The term business-to-consumer (B2C) refers to the process of selling products and services directly between a business and consumers who are the end-users of its products or services. Most companies that sell directly to consumers can be referred to as B2C companies.

KEY TAKEAWAYS

  • Business-to-consumer refers to the process of businesses selling products and services directly to consumers, with no middle person.
  • B2C typically refers to online retailers who sell products and services to consumers through the internet.
  • Online B2C became a threat to traditional retailers, who profited from adding a markup to the price.
  • However, companies like Amazon, eBay, and Priceline have thrived, ultimately becoming industry disruptors.

B2C in the Digital World

There are typically five types of online B2C business models that most companies use online to target consumers.

1. Direct sellers. This is the most common model in which people buy goods from online retailers. 

2. Online intermediaries. These are liaisons or go-betweens who don’t actually own products or services that put buyers and sellers together.
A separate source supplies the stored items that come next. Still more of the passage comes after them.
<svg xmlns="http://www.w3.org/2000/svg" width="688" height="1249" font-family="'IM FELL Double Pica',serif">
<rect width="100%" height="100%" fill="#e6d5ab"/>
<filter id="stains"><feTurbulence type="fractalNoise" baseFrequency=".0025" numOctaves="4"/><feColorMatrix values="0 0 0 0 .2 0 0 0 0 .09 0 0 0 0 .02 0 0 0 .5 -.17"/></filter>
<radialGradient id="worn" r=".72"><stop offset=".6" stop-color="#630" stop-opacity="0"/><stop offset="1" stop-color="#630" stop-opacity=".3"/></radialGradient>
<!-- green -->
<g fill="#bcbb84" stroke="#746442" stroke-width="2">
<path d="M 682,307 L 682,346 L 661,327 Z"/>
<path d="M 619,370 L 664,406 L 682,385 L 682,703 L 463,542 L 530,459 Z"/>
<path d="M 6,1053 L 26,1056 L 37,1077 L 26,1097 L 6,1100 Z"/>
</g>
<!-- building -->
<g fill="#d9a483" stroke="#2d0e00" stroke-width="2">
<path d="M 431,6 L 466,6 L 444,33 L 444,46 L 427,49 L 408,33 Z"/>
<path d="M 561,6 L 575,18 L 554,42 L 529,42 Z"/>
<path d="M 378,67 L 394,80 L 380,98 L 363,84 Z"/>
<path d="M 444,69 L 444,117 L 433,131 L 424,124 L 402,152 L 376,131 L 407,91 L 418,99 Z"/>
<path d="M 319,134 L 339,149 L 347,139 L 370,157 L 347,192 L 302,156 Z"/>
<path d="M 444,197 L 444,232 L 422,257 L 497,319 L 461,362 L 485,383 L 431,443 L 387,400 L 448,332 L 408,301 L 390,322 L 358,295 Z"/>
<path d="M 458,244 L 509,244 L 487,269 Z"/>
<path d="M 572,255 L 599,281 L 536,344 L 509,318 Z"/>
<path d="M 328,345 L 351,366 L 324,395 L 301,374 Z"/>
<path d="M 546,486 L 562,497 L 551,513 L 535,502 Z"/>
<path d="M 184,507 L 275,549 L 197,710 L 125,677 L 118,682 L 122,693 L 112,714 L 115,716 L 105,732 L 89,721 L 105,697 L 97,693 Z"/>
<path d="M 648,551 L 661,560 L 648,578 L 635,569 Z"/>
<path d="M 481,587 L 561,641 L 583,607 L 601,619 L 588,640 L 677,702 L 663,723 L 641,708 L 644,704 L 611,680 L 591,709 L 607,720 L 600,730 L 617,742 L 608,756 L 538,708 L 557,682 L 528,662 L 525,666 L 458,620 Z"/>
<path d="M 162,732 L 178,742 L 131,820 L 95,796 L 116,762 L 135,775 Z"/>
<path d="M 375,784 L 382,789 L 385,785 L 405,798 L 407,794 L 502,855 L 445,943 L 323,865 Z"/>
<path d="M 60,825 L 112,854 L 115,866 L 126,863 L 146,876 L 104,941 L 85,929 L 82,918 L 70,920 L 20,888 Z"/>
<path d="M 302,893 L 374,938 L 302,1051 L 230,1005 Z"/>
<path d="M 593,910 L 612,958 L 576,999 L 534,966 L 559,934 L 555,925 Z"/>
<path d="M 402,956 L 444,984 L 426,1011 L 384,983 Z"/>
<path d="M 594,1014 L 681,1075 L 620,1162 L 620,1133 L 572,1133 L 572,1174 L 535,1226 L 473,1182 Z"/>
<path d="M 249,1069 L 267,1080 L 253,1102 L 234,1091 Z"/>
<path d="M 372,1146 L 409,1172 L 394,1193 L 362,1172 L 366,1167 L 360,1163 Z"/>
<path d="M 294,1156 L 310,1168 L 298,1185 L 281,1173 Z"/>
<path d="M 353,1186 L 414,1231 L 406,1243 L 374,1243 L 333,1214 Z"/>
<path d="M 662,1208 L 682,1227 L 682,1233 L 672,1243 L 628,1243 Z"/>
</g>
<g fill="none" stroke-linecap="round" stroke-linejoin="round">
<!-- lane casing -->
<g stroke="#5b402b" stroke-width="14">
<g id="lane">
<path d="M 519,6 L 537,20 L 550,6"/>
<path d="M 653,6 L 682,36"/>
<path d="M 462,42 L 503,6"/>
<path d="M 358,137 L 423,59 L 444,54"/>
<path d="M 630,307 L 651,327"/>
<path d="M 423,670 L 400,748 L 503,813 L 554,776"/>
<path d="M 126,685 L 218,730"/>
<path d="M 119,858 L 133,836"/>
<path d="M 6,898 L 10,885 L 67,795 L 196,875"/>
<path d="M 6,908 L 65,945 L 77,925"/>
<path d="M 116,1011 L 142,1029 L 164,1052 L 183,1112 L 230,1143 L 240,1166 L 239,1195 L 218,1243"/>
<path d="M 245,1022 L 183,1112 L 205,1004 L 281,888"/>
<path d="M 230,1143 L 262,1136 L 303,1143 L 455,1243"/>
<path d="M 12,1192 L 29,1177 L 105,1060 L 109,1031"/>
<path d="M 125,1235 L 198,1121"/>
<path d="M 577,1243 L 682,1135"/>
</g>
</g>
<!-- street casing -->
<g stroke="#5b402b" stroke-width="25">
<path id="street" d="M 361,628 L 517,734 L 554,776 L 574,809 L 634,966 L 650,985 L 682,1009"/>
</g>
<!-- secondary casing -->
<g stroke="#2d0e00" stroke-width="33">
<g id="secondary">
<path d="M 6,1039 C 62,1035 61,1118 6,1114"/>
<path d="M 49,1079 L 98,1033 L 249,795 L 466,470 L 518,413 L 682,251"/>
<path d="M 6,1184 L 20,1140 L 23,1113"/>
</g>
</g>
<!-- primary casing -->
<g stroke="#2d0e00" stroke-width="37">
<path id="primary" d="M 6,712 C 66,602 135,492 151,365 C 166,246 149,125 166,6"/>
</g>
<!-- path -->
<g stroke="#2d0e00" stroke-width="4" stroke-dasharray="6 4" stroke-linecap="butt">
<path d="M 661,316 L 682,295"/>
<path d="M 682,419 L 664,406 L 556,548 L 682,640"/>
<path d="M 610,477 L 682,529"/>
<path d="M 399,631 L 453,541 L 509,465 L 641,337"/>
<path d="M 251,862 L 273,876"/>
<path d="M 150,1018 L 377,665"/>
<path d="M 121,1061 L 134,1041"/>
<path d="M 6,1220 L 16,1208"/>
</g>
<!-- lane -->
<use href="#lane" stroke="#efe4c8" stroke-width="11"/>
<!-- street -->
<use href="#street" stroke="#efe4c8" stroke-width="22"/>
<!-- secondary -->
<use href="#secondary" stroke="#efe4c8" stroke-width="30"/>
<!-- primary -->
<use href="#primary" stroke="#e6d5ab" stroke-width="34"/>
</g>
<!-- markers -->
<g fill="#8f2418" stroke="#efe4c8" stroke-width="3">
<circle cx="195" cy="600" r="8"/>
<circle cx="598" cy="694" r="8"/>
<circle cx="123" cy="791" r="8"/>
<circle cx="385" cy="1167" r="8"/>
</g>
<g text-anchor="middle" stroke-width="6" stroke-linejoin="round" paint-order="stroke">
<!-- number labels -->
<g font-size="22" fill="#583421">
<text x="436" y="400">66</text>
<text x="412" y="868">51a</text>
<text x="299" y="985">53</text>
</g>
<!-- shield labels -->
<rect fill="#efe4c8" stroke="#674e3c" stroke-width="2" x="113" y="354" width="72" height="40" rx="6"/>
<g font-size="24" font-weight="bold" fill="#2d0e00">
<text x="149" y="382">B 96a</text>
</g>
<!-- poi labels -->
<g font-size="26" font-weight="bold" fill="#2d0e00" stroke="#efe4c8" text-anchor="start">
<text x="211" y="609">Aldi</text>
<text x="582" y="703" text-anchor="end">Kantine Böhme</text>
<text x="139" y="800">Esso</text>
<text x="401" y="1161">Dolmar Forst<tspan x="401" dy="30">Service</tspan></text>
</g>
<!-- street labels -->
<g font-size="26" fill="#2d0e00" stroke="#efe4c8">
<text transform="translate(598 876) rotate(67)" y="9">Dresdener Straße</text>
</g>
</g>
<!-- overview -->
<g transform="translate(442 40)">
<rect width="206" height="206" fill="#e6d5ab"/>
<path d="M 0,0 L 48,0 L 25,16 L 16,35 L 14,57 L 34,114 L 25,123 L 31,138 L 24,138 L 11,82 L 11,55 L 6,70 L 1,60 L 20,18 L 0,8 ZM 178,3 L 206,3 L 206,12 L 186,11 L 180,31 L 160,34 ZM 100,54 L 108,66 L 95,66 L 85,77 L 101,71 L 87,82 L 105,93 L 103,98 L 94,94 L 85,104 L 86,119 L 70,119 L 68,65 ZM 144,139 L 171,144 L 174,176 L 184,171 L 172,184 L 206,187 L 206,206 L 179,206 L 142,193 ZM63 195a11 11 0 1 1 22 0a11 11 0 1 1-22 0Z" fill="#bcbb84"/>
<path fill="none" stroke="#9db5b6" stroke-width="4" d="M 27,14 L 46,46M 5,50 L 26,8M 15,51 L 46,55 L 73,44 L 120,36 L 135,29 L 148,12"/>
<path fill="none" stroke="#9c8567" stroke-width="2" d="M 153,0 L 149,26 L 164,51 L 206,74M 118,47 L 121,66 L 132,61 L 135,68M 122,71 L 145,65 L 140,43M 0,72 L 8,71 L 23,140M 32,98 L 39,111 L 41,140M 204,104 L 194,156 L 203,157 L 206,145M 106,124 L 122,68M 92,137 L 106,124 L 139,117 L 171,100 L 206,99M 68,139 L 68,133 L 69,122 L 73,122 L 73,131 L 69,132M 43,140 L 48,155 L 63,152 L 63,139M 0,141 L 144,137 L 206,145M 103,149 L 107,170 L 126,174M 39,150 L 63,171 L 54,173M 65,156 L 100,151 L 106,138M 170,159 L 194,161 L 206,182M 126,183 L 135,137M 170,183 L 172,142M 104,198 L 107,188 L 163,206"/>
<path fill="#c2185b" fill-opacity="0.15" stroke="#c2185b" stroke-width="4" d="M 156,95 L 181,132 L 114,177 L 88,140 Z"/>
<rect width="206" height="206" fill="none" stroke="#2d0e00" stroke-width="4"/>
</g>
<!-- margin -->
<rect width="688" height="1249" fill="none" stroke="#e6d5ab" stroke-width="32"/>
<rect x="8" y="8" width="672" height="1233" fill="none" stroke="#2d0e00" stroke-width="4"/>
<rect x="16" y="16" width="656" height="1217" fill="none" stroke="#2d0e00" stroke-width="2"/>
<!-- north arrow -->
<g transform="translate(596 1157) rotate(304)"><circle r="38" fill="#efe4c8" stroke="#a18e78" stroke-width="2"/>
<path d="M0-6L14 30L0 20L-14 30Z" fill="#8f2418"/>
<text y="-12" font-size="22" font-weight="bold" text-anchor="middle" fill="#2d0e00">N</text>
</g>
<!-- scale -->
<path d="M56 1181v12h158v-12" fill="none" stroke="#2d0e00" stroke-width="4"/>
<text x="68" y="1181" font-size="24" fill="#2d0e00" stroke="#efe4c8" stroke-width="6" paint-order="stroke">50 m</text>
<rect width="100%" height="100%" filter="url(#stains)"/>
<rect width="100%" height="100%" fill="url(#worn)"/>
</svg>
Sites like Expedia, trivago, and Etsy fall into this category.

3. Advertising-based B2C. This model uses free content to get visitors to a website. Those visitors, in turn, come across digital or online ads. Large volumes of web traffic are used to sell advertising, which sells goods and services. One example is media sites like HuffPost, a high-traffic site that mixes advertising with its native content. 

4. Community-based. Sites like Meta (formerly Facebook), which build online communities based on shared interests, help marketers and advertisers promote their products directly to consumers. Websites typically target ads based on users’ demographics and geographical location.

5. Fee-based. Direct-to-consumer sites like Netflix charge a fee so consumers can access their content. The site may also offer free but limited content while charging for most of it. The New York Times and other large newspapers often use a fee-based B2C business model. 

What Are the 5 Types of Business-to-Consumer Models?

Typically, B2C models fall into the following five categories: direct sellers, online intermediaries, advertising-based B2C, community-based, and fee-based. The most frequently occurring is the direct seller model, where goods are purchased directly from online retailers. By contrast, an online intermediary model would include companies like Expedia, which connect buyers and sellers. Meanwhile, a fee-based model includes services such as Disney+, which charges a subscription to stream their video-on-demand content.